+++ DATA SUPPLIED +++

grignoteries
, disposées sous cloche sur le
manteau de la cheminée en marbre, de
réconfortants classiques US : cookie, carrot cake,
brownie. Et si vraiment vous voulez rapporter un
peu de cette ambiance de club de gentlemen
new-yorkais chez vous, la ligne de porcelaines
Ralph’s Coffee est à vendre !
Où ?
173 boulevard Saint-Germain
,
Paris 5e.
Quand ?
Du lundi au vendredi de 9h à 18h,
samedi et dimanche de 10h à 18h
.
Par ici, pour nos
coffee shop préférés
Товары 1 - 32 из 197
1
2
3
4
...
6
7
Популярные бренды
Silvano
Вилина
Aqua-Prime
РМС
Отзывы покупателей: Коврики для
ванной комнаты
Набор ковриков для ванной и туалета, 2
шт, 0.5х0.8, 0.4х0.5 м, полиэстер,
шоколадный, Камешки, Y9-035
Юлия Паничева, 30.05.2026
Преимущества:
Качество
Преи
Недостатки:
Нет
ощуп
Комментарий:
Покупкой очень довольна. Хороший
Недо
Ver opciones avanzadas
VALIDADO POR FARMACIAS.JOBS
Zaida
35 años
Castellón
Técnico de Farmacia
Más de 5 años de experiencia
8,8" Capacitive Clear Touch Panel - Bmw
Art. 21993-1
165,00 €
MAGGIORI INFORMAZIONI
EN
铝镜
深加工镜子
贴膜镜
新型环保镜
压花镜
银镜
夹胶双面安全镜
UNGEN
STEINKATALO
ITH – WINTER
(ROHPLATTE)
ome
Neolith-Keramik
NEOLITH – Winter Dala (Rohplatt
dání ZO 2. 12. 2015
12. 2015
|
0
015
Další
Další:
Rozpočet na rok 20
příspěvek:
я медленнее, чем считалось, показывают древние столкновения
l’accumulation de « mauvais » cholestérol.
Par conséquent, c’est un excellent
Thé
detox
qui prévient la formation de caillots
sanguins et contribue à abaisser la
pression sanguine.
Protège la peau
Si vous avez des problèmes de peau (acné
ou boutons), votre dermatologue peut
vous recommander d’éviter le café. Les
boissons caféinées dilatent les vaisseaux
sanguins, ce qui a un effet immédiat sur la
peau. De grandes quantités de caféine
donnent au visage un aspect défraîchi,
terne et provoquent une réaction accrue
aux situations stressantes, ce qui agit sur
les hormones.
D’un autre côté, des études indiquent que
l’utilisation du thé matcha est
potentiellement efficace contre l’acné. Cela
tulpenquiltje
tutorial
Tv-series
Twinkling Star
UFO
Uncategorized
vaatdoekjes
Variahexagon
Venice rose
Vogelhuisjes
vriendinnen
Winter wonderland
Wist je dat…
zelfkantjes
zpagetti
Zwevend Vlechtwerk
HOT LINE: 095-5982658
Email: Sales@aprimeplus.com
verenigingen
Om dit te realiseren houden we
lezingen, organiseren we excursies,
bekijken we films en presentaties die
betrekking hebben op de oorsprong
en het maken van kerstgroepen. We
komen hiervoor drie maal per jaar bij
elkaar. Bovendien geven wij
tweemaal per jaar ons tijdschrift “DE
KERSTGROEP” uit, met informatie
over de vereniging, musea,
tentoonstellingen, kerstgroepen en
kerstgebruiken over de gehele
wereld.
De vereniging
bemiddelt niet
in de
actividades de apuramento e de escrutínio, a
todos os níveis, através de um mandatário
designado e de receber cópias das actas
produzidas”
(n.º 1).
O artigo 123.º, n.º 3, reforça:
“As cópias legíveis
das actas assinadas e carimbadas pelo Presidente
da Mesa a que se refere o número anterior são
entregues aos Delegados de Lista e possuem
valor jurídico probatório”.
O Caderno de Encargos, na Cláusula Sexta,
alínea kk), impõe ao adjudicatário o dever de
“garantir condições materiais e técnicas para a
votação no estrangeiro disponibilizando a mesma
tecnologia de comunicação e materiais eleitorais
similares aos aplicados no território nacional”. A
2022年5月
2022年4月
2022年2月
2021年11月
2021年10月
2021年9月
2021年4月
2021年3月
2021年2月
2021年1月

+++

• **TASK ITEM**:
Whenever the word "jaar" turns up in a line of the listing above, copy the line.

• **EXPECTED ANSWER**:
komen hiervoor drie maal per jaar bij
tweemaal per jaar ons tijdschrift “DE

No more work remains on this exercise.